───── Metin Alıntısı

Üçüncü unsur epifaniye daha felsefi bir anlam verir, ölümün ve insani şeylerin kırılganlığının işitsel sembolü olan biyografik ve edebi çan imgesine, Platon’da ifade edilen varlığın değerini azalt­mak anlamını katar. Platon son diyalogu Yasalar’ın yedinci kita­bında, gençlerin eğitiminden bahseder ve genç insanların beden­lerini ve ruhlarını güçlü ve güzel kılmak için bir dizi ders önerir. Bunlar, yazılı olmayan ve toplumun tamamı için birleştirici rol oynayan bir yasalar bütünü oluşturan pratikler, adet ve alışkanlık­lardır. Platon, oğlanlara ve kızlara uygunlukları bakımından sınıf­landırdığı oyunları, cezaları, jimnastik ve müzik türlerini tanımlar. Sonra, aslında bu kadar da yorgunluğa değmeyecek bu titiz düzen­leme çalışmasının bütün ağırlığını omuzlarında hissederek, kendini daha genel bir fikre kaptırıp şöyle yazar: “Gerçekte, insan işleri o kadar da ciddiyetle ele almaya değmez; ama hiçbir hoş yanı olma­sa da yine de onları ciddiye almak gerekir”. Sonra, bu söylediğini şöyle açıklar: “Ciddi olanla ilgilenmeliyiz, ciddi olmayanla değil, diyorum. Tanrısal olan doğası gereği ciddiye almaya değer, oysaki insan, dediğimiz gibi, tanrılar tarafından imal edilmiş bir oyuncak­tır; ve ona özgü olan bu özellik ondaki en iyi özelliktir. Yani, erkek kadın herkesin doğalarına uygun yaşamaları ve en güzel oyunları oynamaları gerekir.”

──────────
───── Kayıtlı Veriler

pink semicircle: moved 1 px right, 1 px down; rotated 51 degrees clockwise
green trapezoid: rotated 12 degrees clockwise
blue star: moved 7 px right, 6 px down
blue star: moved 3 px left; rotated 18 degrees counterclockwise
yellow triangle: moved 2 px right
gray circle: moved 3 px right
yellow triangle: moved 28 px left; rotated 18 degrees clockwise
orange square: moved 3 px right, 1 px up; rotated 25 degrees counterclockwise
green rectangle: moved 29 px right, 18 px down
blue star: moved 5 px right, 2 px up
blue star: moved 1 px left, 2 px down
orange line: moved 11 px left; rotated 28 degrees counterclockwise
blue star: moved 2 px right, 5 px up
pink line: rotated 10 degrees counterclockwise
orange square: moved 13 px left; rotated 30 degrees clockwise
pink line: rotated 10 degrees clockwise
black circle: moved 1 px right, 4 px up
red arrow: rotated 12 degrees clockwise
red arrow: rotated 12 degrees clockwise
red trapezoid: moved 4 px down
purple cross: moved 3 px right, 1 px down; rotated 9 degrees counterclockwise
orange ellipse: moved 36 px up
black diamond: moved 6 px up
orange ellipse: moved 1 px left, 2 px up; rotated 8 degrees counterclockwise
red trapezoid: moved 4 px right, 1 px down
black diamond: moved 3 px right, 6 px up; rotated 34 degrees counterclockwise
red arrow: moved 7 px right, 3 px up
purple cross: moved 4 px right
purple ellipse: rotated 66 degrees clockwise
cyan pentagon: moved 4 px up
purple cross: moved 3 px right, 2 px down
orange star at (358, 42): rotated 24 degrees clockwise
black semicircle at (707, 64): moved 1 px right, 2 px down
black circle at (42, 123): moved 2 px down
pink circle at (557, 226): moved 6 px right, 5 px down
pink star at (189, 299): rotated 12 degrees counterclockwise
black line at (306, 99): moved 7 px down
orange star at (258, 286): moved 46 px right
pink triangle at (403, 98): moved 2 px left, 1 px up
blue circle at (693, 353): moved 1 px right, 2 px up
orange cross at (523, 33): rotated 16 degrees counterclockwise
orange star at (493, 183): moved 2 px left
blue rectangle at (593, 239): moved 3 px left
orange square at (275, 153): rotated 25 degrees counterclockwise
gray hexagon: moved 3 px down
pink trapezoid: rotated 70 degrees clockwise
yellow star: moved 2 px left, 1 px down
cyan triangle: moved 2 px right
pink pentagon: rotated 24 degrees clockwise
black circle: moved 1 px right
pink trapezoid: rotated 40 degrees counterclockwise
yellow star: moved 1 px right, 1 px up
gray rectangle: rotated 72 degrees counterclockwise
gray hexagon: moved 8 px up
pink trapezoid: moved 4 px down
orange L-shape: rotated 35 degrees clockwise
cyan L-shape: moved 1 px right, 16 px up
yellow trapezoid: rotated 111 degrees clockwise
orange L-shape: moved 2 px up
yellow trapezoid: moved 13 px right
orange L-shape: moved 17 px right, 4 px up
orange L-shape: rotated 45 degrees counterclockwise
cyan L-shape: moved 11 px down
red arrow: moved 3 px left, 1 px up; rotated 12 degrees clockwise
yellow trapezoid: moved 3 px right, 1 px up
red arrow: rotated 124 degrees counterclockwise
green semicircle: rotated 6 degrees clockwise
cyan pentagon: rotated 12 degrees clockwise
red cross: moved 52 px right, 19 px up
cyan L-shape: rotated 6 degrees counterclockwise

──────────

Yönerge ve Koşullar — Metin alıntısına göre Platon, gençlerin eğitiminden Yasalar'ın kaçıncı kitabında söz eder?

Görev Çıktısı — Yedinci kitabında.